Image classification (ResNet, ViT): predict one class from K options
Language modelling / next-token prediction (GPT, LLaMA): cross-entropy over the full vocabulary at every position — this is THE training objective for LLMs
GAN discriminators (vanilla GAN): binary cross-entropy for real/fake classification
Knowledge distillation: cross-entropy between student and teacher softened distributions (with temperature)
Contrastive learning (SimCLR, CLIP): InfoNCE loss is cross-entropy where the “classes” are the positive pair vs. all negatives in the batch

Alternatives

Alternative	When to use	Tradeoff
MSE loss	Regression, diffusion noise prediction	Doesn’t penalise confident wrong answers as harshly; not suitable for classification
Focal loss	Class-imbalanced classification (object detection)	Down-weights easy examples, focuses on hard ones. Adds a $(1-q)^\gamma$ modulating factor
Hinge loss	SVMs, hinge GAN	Margin-based — only penalises if the correct class score isn’t above the margin. No probability interpretation
CTC loss	Sequence-to-sequence without alignment (speech recognition)	Marginalises over all valid alignments between input and output sequences
KL divergence	Soft target distributions (distillation, VAE regularisation)	Cross-entropy minus the target’s own entropy. Identical gradient when the target is fixed

Historical Context

Cross-entropy comes from information theory (Shannon, 1948), where it measures the expected message length when using code Q to encode messages from distribution P. It entered machine learning through logistic regression in statistics and was formalised as the standard classification loss through maximum likelihood estimation — minimising cross-entropy is equivalent to maximising the likelihood of the data under the model.

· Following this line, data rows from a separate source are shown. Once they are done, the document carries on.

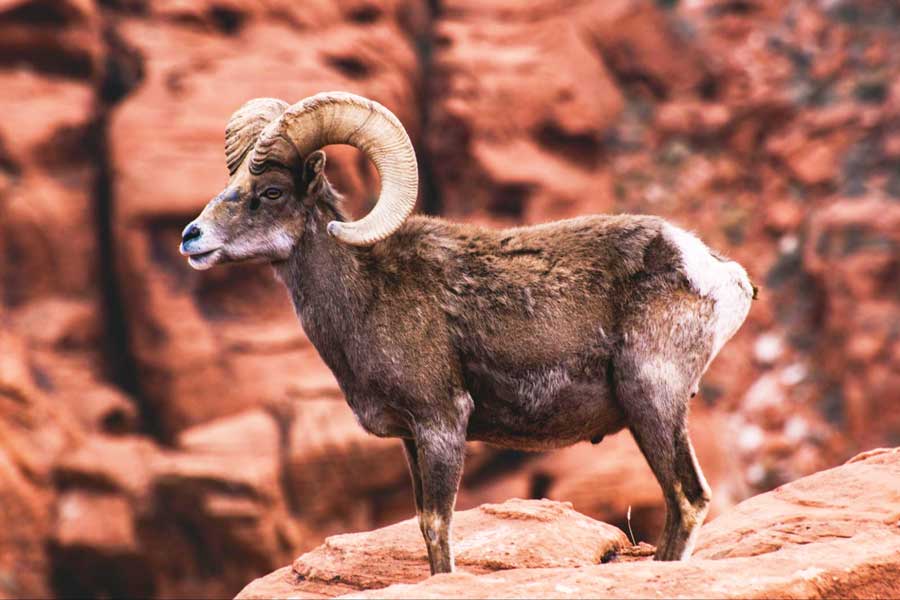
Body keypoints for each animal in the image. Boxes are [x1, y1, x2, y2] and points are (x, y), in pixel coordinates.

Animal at [180, 91, 755, 574]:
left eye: (272, 191)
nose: (191, 237)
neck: (367, 293)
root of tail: (717, 272)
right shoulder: (411, 439)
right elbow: (423, 526)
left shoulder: (442, 423)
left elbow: (438, 527)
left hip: (652, 401)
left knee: (687, 499)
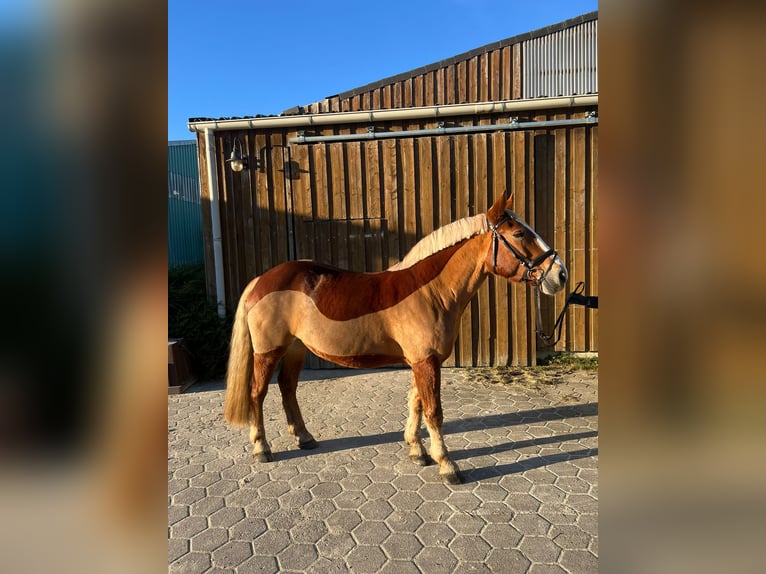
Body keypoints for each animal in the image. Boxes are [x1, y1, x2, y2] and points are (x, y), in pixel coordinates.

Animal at [225, 195, 568, 486]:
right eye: (520, 234)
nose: (560, 275)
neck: (431, 291)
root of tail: (261, 280)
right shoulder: (425, 360)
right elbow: (433, 411)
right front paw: (447, 465)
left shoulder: (423, 360)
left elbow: (415, 401)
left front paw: (417, 451)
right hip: (268, 351)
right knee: (257, 393)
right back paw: (262, 448)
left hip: (295, 349)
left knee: (288, 387)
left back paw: (304, 437)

The key practical innovation was the “logits” formulation: computing log-softmax + NLL in a single fused operation (the logsumexp trick) rather than computing softmax first and then taking the log. This avoids numerical underflow/overflow and is the reason every modern framework has cross_entropy take raw logits rather than probabilities.

Label smoothing (Szegedy et al., 2016, “Rethinking the Inception Architecture”) was a simple but effective addition that prevents the model from learning to output extreme logits, improving generalisation and calibration.